Imprime completo y sin ninguna modificación el fragmento de la entrevista sobre libros para niños y jóvenes.

Fragmento de página —
———

Por ejemplo, un libro del que yo hablo. y que a mí me gusta mucho es La Isla, un libro súper duro, de este autor suizo radicado en Australia, Armin Greder, en el que llega un hombre a una isla desnudo y el resto se une en contra de él. Y al principio el texto dice que lo acogen pero siempre lo tratan muy mal. Y al final, estos pueblerinos que no saben qué hacer con él, lo arrojan de vuelta al mar. Básicamente el libro termina ahí, en que matan al recién llegado. Y ese es un libro que en principio, nadie se lo daba a los niños, un libro que le costó tanto hacerse camino y que hoy vemos recomendado en muchas de las listas de recomendación en distintas partes del mundo. Es un libro que el Ministerio de Educación reparte a las escuelas con mayor número de estudiantes de familias migrantes; es un libro que logró cruzar esa barrera en que algo no sería apropiado. Yo no sería tan pesimista, está lleno de muy buenos libros dando vuelta, hay editoriales interesantes, se hacen esfuerzos por salir de lo más superficial (ver recuadro con recomendados de la autora).
(P): ¿Es la edad un factor al momento de recomendarle un libro a un niño o a un joven?
(R): En general hago el esfuerzo de salir de la lógica de las edades, de que hay libros para ciertas edades. No sólo yo sino que los distintos comités que seleccionan y recomiendan libros, por lo menos los que hacen un trabajo más interesante, están tratando de salir de la recomendación por edad, porque la edad es sólo una de las variables de por qué le puede gustar o no le puede gustar un libro. Con los adultos uno no hace eso, ¿qué le regalo a una persona de 41? ¿Qué le regalas a una persona de 60? ¿A una de 25? Y ahora una de las variables que está siendo más clara es la de género. Si uno va a una librería, te dicen ¿es un libro para una señora o un señor? (risas) Pero con los niños tendemos a pensar que la variable más importante es la edad.

———

(Datos guardados)
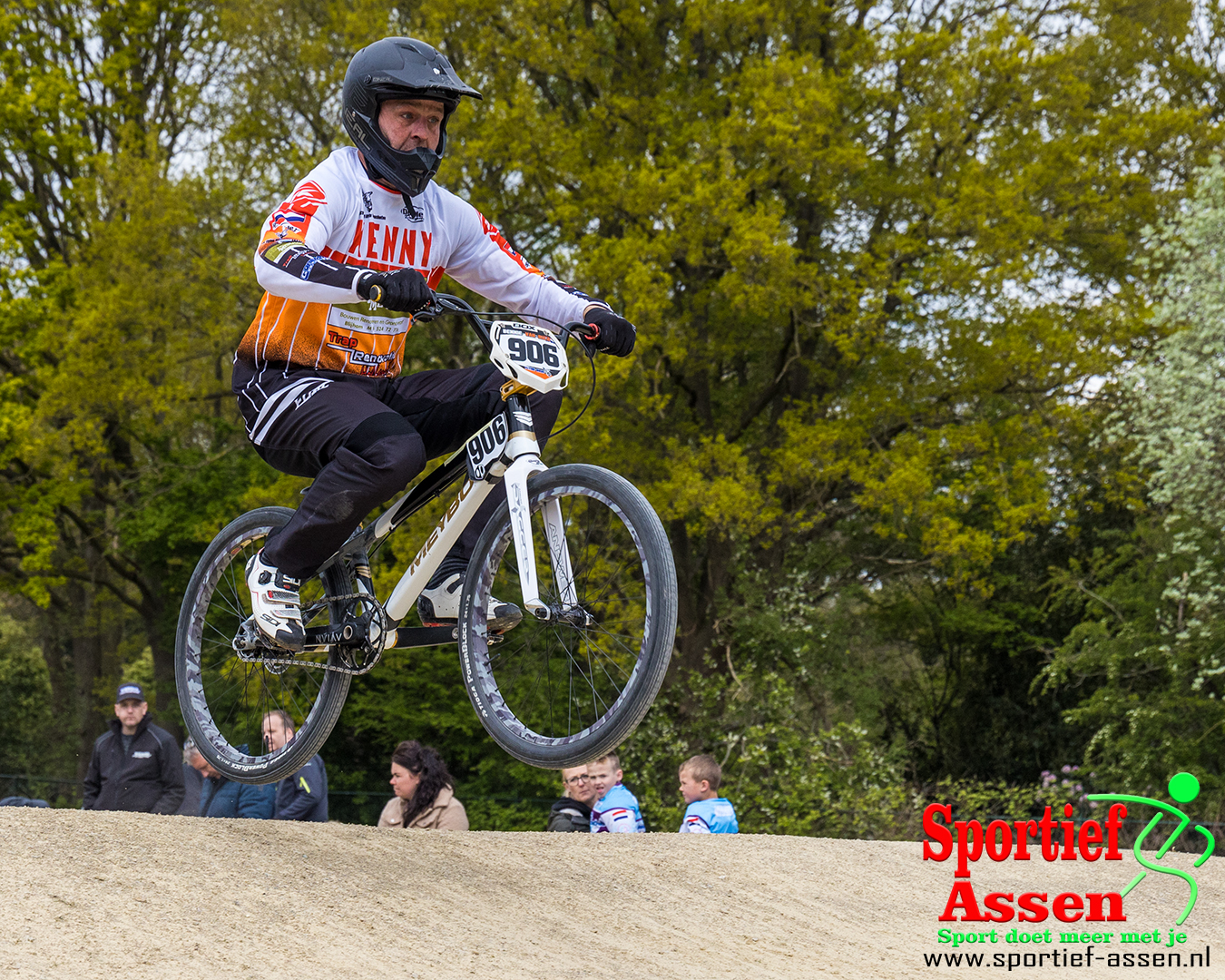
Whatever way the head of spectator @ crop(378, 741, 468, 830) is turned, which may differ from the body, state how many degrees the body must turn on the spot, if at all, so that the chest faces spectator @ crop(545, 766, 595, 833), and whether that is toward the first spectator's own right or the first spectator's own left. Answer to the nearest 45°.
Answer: approximately 135° to the first spectator's own left

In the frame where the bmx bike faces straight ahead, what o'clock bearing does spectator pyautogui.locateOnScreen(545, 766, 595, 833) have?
The spectator is roughly at 8 o'clock from the bmx bike.

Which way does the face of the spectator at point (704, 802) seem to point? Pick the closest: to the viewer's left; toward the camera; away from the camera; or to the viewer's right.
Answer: to the viewer's left

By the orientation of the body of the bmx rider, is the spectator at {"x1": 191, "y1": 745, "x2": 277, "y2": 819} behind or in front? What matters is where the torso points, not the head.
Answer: behind

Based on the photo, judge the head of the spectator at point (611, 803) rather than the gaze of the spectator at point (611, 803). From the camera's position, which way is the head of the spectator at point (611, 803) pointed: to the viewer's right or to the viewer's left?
to the viewer's left

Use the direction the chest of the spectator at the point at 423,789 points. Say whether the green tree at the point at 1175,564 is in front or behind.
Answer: behind

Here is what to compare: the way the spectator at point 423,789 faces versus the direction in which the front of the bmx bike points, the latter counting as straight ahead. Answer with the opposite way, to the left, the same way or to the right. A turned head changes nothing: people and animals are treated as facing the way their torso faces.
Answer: to the right

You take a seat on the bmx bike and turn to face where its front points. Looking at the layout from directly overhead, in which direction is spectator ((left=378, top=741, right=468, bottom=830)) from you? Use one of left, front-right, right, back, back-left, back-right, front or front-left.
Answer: back-left

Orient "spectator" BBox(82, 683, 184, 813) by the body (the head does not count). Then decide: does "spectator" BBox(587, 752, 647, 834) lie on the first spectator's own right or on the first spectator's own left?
on the first spectator's own left

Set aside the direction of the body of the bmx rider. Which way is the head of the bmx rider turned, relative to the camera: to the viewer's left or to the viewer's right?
to the viewer's right

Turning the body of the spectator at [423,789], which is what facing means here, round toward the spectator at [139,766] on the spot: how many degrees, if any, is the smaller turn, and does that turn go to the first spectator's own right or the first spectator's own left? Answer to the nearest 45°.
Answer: approximately 90° to the first spectator's own right

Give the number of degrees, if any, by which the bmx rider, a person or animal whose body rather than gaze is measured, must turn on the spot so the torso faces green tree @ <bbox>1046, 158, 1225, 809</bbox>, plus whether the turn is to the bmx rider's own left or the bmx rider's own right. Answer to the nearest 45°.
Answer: approximately 90° to the bmx rider's own left

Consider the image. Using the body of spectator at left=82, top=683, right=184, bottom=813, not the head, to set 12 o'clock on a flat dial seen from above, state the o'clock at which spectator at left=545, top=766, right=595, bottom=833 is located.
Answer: spectator at left=545, top=766, right=595, bottom=833 is roughly at 10 o'clock from spectator at left=82, top=683, right=184, bottom=813.

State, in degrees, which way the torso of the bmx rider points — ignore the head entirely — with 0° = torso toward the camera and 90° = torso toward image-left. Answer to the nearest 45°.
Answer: approximately 315°

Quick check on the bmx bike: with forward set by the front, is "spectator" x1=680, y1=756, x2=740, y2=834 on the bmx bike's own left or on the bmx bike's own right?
on the bmx bike's own left

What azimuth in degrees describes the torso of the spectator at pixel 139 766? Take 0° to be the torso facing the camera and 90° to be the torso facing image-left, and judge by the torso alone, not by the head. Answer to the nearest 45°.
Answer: approximately 0°
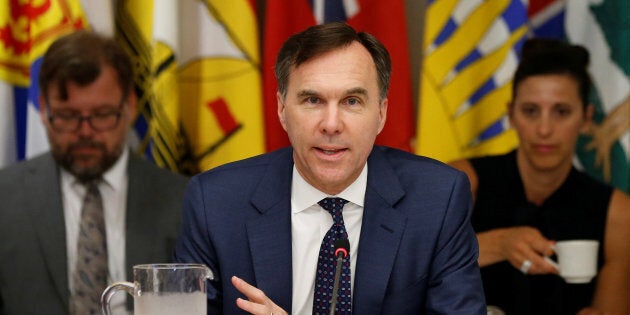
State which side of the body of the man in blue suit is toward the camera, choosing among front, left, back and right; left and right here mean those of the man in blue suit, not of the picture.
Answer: front

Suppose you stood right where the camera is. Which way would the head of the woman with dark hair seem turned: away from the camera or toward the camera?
toward the camera

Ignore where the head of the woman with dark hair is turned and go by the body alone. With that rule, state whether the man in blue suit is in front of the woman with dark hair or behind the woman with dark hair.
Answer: in front

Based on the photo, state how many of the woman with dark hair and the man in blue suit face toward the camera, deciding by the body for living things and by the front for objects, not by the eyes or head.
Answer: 2

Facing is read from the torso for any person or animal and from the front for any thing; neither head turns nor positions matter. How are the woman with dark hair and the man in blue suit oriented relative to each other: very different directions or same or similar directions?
same or similar directions

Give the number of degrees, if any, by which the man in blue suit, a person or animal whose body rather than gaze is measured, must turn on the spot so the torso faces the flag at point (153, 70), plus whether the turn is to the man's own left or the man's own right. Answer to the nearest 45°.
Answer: approximately 135° to the man's own right

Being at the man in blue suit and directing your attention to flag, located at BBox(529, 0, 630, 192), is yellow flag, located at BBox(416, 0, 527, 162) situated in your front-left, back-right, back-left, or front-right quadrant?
front-left

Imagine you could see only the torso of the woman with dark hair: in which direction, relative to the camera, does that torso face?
toward the camera

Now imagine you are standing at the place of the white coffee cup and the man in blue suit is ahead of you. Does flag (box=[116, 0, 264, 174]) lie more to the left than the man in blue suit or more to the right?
right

———

Resultado obtenido —
Por ejemplo, un libro del que yo hablo. y que a mí me gusta mucho es La Isla, un libro súper duro, de este autor suizo radicado en Australia, Armin Greder, en el que llega un hombre a una isla desnudo y el resto se une en contra de él. Y al principio el texto dice que lo acogen pero siempre lo tratan muy mal. Y al final, estos pueblerinos que no saben qué hacer con él, lo arrojan de vuelta al mar. Básicamente el libro termina ahí, en que matan al recién llegado. Y ese es un libro que en principio, nadie se lo daba a los niños, un libro que le costó tanto hacerse camino y que hoy vemos recomendado en muchas de las listas de recomendación en distintas partes del mundo. Es un libro que el Ministerio de Educación reparte a las escuelas con mayor número de estudiantes de familias migrantes; es un libro que logró cruzar esa barrera en que algo no sería apropiado. Yo no sería tan pesimista, está lleno de muy buenos libros dando vuelta, hay editoriales interesantes, se hacen esfuerzos por salir de lo más superficial (ver recuadro con recomendados de la autora).
(P): ¿Es la edad un factor al momento de recomendarle un libro a un niño o a un joven?
(R): En general hago el esfuerzo de salir de la lógica de las edades, de que hay libros para ciertas edades. No sólo yo sino que los distintos comités que seleccionan y recomiendan libros, por lo menos los que hacen un trabajo más interesante, están tratando de salir de la recomendación por edad, porque la edad es sólo una de las variables de por qué le puede gustar o no le puede gustar un libro. Con los adultos uno no hace eso, ¿qué le regalo a una persona de 41? ¿Qué le regalas a una persona de 60? ¿A una de 25? Y ahora una de las variables que está siendo más clara es la de género. Si uno va a una librería, te dicen ¿es un libro para una señora o un señor? (risas) Pero con los niños tendemos a pensar que la variable más importante es la edad.